Os fantasmas do título do filme às vezes são particulares. Há uma foto que Filho tirou em um passeio pelo bairro, destacando uma figura ectoplásmica que poderia ser um fantasma. E mais tarde, transferindo o filme analógico para o digital, uma imagem em movimento de uma marquise de cinema começa a apresentar falhas de uma forma que sugere uma mensagem codificada. Na segunda parte do filme, Filho nos leva a um passeio pela cultura cinematográfica do Recife, principalmente pelas salas de cinema hoje fechadas, duas das mais sentidas que já se enfrentaram do outro lado do rio Capibaribe. Um deles tinha sido criado com dinheiro alemão e estava a ser usado para difundir a propaganda nazi na década de 1930; dirigíveis como o Hindenburg aparentemente visitavam Recife regularmente.

Exibindo fotos e imagens de arquivo conforme sua imaginação o leva, o diretor faz jogos de palavras com títulos marcantes “’Meu nome é ninguém’… ‘Meu nome é terremoto’”, entoa ele, fundindo o então agora em exibição Spaghetti Western com o a próxima atração ostentava por baixo. Ele entrevista um projecionista que exibiu “O Poderoso Chefão” em um único cinema durante um mês inteiro. Podemos considerar um filme do qual nunca nos cansamos, o projecionista Alexandre Moura discorda, pelo menos um pouco.

Filho está sendo sentimental aqui? Como Raymond, o mordomo, responde a uma pergunta semelhante em “Cidadão Kane” de Welles, “Sim e não”. “É meio triste se apegar a um produto”, diz o diretor a certa altura, mas não consegue deixar de associar o cinema à igreja, principalmente se o cinema foi construído sobre uma igreja, como o ainda existente Teatro São Luiz.
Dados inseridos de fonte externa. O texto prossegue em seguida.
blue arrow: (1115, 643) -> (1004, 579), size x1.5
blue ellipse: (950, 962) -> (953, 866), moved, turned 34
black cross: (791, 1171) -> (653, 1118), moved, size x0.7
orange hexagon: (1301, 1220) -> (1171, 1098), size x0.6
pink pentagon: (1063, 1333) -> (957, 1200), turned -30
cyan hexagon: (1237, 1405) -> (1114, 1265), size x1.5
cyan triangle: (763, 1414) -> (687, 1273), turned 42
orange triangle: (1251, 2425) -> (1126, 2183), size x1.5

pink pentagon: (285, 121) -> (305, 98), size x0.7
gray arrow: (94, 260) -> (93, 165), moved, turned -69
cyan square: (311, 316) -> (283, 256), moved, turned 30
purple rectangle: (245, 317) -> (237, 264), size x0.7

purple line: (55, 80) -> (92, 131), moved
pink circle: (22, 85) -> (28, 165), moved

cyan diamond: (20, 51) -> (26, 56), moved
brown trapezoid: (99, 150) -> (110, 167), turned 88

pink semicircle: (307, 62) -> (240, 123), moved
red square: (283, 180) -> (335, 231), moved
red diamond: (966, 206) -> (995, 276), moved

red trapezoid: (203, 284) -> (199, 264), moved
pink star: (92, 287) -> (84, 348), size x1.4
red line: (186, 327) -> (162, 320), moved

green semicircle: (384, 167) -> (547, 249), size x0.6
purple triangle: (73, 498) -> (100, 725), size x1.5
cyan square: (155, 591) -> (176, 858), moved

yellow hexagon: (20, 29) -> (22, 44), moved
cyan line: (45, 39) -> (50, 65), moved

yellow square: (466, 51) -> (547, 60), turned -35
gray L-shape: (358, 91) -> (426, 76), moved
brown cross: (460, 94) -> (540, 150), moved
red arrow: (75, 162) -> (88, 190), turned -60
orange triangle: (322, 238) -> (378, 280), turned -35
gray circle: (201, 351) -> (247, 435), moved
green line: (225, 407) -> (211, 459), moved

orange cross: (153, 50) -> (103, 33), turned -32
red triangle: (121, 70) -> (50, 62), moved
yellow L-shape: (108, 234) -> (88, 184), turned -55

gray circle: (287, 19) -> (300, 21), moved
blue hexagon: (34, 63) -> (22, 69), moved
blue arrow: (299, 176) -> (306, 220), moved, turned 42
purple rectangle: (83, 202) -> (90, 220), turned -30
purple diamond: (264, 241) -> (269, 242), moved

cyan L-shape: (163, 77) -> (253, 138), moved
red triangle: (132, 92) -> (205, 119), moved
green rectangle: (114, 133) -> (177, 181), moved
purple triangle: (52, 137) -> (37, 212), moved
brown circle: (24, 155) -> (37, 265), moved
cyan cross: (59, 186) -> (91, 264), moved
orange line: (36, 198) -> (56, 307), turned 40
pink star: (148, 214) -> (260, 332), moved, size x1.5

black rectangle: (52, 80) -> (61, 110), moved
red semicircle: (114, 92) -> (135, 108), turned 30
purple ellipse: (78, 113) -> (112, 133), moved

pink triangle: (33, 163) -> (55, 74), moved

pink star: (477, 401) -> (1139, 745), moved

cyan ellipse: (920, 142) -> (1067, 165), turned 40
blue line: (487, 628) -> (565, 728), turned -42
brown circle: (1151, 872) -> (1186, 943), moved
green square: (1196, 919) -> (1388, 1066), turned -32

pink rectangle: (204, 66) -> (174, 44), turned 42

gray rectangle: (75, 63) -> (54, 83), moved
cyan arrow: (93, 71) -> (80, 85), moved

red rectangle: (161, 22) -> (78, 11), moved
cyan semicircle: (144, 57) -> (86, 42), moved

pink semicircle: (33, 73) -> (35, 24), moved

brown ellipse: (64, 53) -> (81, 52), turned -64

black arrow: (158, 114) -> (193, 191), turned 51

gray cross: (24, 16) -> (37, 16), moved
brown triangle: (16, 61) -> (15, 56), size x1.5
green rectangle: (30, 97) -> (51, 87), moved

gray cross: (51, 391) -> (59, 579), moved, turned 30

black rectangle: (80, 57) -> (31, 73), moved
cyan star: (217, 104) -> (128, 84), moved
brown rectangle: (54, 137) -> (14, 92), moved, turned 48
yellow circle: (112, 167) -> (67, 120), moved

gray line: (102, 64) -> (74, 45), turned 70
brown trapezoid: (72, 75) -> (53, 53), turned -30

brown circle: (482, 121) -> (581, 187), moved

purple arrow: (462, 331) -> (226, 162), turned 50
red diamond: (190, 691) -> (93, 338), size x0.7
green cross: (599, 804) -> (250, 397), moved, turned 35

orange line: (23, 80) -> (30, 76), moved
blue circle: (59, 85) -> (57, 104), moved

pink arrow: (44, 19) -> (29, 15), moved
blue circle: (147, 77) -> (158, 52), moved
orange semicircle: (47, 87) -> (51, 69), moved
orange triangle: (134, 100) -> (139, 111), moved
No terreno onde existia uma igreja anglicana de 1838, quase um século depois, quando a influência britânica no Brasil havia diminuído, erguia-se a São Luiz, cujo interior resplandece com motivos de Flor de Lis. É possível que Filho esteja envolvido na administração do teatro; em uma coda ficcional no final do filme, o diretor pega um táxi (a cena lembra um pouco algo saído de “Uma Noite na Terra” de Jarmusch) e diz ao motorista que administra uma sala de cinema. Parece um lugar que vale a pena visitar.